- DATI FORNITI -
——

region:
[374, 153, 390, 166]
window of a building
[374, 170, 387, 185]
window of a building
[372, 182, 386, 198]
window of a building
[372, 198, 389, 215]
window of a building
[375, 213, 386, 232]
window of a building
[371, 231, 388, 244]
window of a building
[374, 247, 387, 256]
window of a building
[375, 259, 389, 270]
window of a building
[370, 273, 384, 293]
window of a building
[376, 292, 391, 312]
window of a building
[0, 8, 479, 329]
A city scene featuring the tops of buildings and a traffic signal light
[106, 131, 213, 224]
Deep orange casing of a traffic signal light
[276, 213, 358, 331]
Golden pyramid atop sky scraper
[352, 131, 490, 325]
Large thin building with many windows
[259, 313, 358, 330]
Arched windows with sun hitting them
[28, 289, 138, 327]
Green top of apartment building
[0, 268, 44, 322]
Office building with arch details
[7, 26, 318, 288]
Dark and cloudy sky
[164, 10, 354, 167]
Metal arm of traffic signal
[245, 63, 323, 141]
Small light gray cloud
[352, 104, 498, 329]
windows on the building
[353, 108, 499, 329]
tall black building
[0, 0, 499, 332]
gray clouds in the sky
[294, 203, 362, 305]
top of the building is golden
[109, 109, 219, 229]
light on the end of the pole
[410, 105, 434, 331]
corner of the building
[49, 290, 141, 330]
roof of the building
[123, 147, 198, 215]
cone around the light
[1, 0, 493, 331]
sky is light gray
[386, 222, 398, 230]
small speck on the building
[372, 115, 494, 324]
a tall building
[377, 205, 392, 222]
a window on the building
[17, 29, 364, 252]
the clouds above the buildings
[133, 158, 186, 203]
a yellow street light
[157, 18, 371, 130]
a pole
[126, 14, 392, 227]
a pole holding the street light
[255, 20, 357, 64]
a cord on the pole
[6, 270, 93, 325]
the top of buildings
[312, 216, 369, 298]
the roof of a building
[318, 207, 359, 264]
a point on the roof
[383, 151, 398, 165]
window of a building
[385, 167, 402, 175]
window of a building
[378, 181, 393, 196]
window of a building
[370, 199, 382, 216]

——

- ISTRUZIONI -
Formatta per favore tutte le righe qui sopra come tabella Markdown con le colonne «Posizione» e «Testo», numerando ogni riga e tralasciando quelle vuote.

- SOLUZIONE -
| Posizione | Testo |
|---|---|
| 1 | region: |
| 2 | [374, 153, 390, 166] |
| 3 | window of a building |
| 4 | [374, 170, 387, 185] |
| 5 | window of a building |
| 6 | [372, 182, 386, 198] |
| 7 | window of a building |
| 8 | [372, 198, 389, 215] |
| 9 | window of a building |
| 10 | [375, 213, 386, 232] |
| 11 | window of a building |
| 12 | [371, 231, 388, 244] |
| 13 | window of a building |
| 14 | [374, 247, 387, 256] |
| 15 | window of a building |
| 16 | [375, 259, 389, 270] |
| 17 | window of a building |
| 18 | [370, 273, 384, 293] |
| 19 | window of a building |
| 20 | [376, 292, 391, 312] |
| 21 | window of a building |
| 22 | [0, 8, 479, 329] |
| 23 | A city scene featuring the tops of buildings and a traffic signal light |
| 24 | [106, 131, 213, 224] |
| 25 | Deep orange casing of a traffic signal light |
| 26 | [276, 213, 358, 331] |
| 27 | Golden pyramid atop sky scraper |
| 28 | [352, 131, 490, 325] |
| 29 | Large thin building with many windows |
| 30 | [259, 313, 358, 330] |
| 31 | Arched windows with sun hitting them |
| 32 | [28, 289, 138, 327] |
| 33 | Green top of apartment building |
| 34 | [0, 268, 44, 322] |
| 35 | Office building with arch details |
| 36 | [7, 26, 318, 288] |
| 37 | Dark and cloudy sky |
| 38 | [164, 10, 354, 167] |
| 39 | Metal arm of traffic signal |
| 40 | [245, 63, 323, 141] |
| 41 | Small light gray cloud |
| 42 | [352, 104, 498, 329] |
| 43 | windows on the building |
| 44 | [353, 108, 499, 329] |
| 45 | tall black building |
| 46 | [0, 0, 499, 332] |
| 47 | gray clouds in the sky |
| 48 | [294, 203, 362, 305] |
| 49 | top of the building is golden |
| 50 | [109, 109, 219, 229] |
| 51 | light on the end of the pole |
| 52 | [410, 105, 434, 331] |
| 53 | corner of the building |
| 54 | [49, 290, 141, 330] |
| 55 | roof of the building |
| 56 | [123, 147, 198, 215] |
| 57 | cone around the light |
| 58 | [1, 0, 493, 331] |
| 59 | sky is light gray |
| 60 | [386, 222, 398, 230] |
| 61 | small speck on the building |
| 62 | [372, 115, 494, 324] |
| 63 | a tall building |
| 64 | [377, 205, 392, 222] |
| 65 | a window on the building |
| 66 | [17, 29, 364, 252] |
| 67 | the clouds above the buildings |
| 68 | [133, 158, 186, 203] |
| 69 | a yellow street light |
| 70 | [157, 18, 371, 130] |
| 71 | a pole |
| 72 | [126, 14, 392, 227] |
| 73 | a pole holding the street light |
| 74 | [255, 20, 357, 64] |
| 75 | a cord on the pole |
| 76 | [6, 270, 93, 325] |
| 77 | the top of buildings |
| 78 | [312, 216, 369, 298] |
| 79 | the roof of a building |
| 80 | [318, 207, 359, 264] |
| 81 | a point on the roof |
| 82 | [383, 151, 398, 165] |
| 83 | window of a building |
| 84 | [385, 167, 402, 175] |
| 85 | window of a building |
| 86 | [378, 181, 393, 196] |
| 87 | window of a building |
| 88 | [370, 199, 382, 216] |